Now let's consider [tex]n=3k-1[/tex], or [tex]n\in\{2,5,8,11,\ldots\}[/tex]. We know that [tex]a_2=0[/tex], and from the recurrence it follows that [tex]a_{3k-1}=0[/tex] for all [tex]k[/tex].
Finally, take [tex]n=3k[/tex], or [tex]n\in\{0,3,6,9,\ldots\}[/tex]. We have a solution for [tex]a_3[/tex] in terms of [tex]a_0[/tex], so the next few terms ([tex]k=2,3,4[/tex]) according to the recurrence would be
[tex]a_6=-\dfrac2{6\cdot5}a_3=-\dfrac2{6\cdot5\cdot3\cdot2}a_0=-\dfrac{a_0}{6\cdot3\cdot5}[/tex]
[tex]a_9=-\dfrac5{9\cdot8}a_6=\dfrac{a_0}{9\cdot6\cdot3\cdot8}[/tex]
[tex]a_{12}=-\dfrac8{12\cdot11}a_9=-\dfrac{a_0}{12\cdot9\cdot6\cdot3\cdot11}[/tex]
and so on. The reordering of the product in the denominator is intentionally done to make the pattern clearer.

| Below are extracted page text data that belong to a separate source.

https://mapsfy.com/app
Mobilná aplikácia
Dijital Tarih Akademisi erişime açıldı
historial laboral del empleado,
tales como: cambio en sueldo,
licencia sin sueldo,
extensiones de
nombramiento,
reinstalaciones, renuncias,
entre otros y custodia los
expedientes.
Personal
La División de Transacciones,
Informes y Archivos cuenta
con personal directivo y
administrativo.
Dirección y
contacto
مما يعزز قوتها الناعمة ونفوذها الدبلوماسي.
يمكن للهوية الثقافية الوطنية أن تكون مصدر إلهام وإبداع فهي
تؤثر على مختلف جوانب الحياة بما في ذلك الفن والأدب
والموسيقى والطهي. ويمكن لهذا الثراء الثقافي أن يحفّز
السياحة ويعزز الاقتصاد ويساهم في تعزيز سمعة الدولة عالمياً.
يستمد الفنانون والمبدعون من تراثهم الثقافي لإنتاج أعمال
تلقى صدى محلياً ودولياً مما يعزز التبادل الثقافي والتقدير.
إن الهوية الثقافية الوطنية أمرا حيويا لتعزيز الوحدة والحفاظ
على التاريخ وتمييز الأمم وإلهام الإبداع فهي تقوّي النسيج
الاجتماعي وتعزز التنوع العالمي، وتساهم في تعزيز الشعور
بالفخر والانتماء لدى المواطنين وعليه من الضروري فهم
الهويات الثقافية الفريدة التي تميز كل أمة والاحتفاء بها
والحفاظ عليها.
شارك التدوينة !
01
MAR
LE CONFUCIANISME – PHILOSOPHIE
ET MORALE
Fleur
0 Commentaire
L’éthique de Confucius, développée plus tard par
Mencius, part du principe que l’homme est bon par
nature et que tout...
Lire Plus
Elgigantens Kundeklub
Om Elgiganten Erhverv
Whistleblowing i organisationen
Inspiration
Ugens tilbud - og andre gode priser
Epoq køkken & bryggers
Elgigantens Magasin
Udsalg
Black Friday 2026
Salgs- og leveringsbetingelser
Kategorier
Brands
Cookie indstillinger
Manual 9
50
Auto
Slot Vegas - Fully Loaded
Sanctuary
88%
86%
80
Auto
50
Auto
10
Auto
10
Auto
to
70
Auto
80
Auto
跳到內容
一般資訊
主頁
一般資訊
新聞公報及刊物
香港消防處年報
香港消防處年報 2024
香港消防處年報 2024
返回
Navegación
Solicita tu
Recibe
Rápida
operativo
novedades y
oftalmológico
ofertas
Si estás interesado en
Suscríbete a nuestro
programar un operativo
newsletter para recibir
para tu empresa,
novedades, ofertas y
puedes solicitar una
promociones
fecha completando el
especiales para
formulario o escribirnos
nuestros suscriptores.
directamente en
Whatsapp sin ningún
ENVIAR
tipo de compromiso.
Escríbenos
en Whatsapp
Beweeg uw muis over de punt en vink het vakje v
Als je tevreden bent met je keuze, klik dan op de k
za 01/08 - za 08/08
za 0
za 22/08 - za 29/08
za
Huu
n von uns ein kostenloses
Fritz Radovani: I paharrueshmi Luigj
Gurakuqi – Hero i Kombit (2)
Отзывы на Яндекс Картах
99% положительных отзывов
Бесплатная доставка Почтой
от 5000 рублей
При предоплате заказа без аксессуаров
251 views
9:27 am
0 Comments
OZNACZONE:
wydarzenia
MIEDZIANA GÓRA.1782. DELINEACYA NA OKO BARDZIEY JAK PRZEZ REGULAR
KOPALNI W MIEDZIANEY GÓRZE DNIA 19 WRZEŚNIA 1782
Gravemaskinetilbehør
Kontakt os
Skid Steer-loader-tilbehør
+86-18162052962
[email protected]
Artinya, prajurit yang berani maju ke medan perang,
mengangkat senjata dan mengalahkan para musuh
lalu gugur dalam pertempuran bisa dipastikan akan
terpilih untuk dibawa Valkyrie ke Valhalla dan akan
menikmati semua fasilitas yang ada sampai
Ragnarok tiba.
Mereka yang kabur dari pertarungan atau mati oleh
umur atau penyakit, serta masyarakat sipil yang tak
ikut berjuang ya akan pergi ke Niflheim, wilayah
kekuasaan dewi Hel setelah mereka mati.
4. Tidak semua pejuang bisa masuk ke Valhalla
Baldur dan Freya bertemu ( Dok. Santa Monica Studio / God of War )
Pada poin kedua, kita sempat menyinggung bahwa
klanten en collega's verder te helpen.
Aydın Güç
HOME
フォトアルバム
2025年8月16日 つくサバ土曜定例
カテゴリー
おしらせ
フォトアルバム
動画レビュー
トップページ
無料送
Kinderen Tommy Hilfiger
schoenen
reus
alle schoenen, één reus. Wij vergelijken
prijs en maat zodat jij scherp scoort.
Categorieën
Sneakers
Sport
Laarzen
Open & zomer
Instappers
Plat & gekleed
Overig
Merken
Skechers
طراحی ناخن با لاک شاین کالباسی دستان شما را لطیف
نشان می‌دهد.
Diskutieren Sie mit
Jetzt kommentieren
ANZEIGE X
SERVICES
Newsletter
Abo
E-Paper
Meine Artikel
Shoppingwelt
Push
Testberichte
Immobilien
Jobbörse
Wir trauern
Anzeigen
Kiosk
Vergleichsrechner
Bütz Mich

We can surmise the general pattern for [tex]n=3k[/tex] as
[tex]a_{3k}=\dfrac{(-1)^{k+1}a_0}{(3k\cdot(3k-3)\cdot(3k-2)\cdot\cdots\cdot6\cdot3\cdot(3k-1)}[/tex]
[tex]a_{3k}=\dfrac{(-1)^{k+1}a_0}{3^k(k\cdot(k-1)\cdot\cdots\cdot2\cdot1)\cdot(3k-1)}[/tex]
[tex]a_{3k}=\dfrac{(-1)^{k+1}a_0}{3^kk!(3k-1)}[/tex]
So the series solution to the ODE is given by
[tex]y=\displaystyle\sum_{n\ge0}a_nx^n[/tex]
[tex]y=a_1x+\displaystyle\sum_{k\ge0}\frac{(-1)^{k+1}a_0}{3^kk!(3k-1)}[/tex]
Attached is a plot of a numerical solution (blue) to the ODE with initial conditions sampled at [tex]a_0=y(0)=1[/tex] and [tex]a_1=y'(0)=2[/tex] overlaid with the series solution (orange) with [tex]n=3[/tex] and [tex]n=6[/tex]. (Note the rapid convergence.)